The Ontario Provincial Police are changing their look as officers will return to wearing peaked caps instead of the Stetson wide-brimmed hat, CTV News has learned.

Many officers dislike the Stetson hats because they often blow off in the wind at radar traps and they are too tall, which forces some officers to remove them while sitting in a cruiser because they hit the roof, CTV's Jim Junkin reported. Some officers call the hats the "sombrero."

Members of the force originally wore the Stetsons from 1910 until the mid-1920s, but they were gradually replaced with the peaked caps.

The OPP returned to the Stetsons in 1997, "primarily out of concern for officers exposed to ultra-violet rays over time," according to the Ontario Provincial Police Association website.

The association pitched the idea of returning to the blue-on-blue peaked caps to Commissioner Julian Fantino when he was appointed in October 2006.

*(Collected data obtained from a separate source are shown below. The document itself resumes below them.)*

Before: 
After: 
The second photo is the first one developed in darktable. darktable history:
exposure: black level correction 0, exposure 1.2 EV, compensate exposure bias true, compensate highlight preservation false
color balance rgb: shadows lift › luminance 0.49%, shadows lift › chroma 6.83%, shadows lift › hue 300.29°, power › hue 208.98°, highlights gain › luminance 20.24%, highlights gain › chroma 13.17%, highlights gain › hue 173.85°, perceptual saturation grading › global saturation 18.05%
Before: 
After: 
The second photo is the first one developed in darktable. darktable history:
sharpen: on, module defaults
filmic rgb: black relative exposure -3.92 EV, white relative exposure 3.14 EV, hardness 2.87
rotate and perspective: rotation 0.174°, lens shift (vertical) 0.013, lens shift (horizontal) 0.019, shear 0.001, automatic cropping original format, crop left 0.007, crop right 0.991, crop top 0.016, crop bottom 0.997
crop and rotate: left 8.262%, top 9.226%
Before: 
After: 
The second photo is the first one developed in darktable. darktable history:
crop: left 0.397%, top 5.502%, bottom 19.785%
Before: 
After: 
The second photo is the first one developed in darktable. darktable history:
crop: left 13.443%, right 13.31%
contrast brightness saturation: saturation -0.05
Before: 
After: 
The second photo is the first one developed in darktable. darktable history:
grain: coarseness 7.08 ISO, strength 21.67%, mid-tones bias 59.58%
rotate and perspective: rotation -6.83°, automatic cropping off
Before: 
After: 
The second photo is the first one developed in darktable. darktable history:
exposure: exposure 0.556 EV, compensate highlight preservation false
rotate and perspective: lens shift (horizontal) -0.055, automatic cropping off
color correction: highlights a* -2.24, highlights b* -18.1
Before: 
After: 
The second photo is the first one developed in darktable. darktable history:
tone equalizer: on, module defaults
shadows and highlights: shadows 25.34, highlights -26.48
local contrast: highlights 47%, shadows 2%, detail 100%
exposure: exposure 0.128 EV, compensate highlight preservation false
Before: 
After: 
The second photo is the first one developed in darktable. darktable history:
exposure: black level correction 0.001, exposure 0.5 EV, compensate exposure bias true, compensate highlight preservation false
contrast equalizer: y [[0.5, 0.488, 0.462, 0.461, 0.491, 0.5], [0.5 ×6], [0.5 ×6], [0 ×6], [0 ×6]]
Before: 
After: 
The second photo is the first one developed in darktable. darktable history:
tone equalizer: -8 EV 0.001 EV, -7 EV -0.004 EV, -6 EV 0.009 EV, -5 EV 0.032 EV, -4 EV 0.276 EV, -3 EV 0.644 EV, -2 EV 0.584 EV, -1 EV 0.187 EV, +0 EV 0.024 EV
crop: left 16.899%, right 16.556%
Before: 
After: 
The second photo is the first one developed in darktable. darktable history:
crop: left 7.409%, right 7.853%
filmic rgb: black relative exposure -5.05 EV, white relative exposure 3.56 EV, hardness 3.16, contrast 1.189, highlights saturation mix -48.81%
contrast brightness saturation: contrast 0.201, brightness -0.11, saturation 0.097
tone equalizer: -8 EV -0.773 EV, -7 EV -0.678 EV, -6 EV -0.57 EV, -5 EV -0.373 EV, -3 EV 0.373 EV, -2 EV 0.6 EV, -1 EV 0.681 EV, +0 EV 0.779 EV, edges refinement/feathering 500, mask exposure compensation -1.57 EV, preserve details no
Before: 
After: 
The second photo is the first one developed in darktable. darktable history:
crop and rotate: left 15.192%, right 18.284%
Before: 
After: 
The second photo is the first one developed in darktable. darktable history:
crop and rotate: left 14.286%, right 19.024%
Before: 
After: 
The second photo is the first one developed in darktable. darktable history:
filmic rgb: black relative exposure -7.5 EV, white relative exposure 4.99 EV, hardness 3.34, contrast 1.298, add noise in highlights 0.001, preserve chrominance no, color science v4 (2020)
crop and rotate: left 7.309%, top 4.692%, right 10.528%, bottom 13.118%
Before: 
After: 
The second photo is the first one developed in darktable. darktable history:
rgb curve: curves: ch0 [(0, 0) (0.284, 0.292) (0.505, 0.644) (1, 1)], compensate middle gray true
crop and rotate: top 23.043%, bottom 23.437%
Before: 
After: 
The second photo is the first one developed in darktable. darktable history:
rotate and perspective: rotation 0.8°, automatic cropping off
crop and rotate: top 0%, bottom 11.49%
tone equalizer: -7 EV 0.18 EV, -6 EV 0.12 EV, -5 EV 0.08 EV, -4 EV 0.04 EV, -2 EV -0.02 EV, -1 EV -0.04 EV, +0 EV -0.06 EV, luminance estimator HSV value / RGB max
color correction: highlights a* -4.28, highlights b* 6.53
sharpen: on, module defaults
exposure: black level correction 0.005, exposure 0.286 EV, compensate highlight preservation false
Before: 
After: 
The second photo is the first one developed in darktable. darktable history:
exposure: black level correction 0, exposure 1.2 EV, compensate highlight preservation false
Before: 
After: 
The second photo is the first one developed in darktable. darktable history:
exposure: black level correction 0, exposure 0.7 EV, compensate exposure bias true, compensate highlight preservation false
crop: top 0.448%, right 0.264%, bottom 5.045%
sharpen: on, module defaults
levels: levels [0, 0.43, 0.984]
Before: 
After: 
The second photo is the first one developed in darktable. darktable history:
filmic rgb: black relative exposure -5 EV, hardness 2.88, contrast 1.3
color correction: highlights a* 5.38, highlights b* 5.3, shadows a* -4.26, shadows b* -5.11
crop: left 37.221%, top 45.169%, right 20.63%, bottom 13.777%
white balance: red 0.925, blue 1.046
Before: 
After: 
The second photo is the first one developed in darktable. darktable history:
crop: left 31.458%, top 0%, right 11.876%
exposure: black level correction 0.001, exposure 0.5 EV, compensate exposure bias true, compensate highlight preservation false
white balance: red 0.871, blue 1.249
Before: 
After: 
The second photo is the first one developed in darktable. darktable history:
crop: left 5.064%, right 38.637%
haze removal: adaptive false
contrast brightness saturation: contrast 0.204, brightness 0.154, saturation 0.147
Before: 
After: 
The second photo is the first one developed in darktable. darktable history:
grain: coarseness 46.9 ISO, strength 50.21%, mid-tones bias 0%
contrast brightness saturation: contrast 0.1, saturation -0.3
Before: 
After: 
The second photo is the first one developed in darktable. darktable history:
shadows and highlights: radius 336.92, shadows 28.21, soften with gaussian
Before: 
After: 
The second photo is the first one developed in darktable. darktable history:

"It's not that we don't like them, they're just not as practical as what these are for the kind of work that our people are doing," Fantino told CTV Toronto.

"There's a climate for change and we're going to be changing."

OPPA president Karl Walsh said officers are excited about the change and the move will boost morale on the force.

The initiative is also cost effective as the new hats cost taxpayers about $40 each compared to the Stetsons, which cost about $80 each. Some officers also went through several Stetsons a year.

Officers should begin wearing the peaked caps in a few weeks.

The hat decision is not the first aesthetic change under Fantino's leadership. Soon after he took over the reigns, he changed the cruisers back to the traditional black-and-white exterior from the white models that had blue and gold stripes.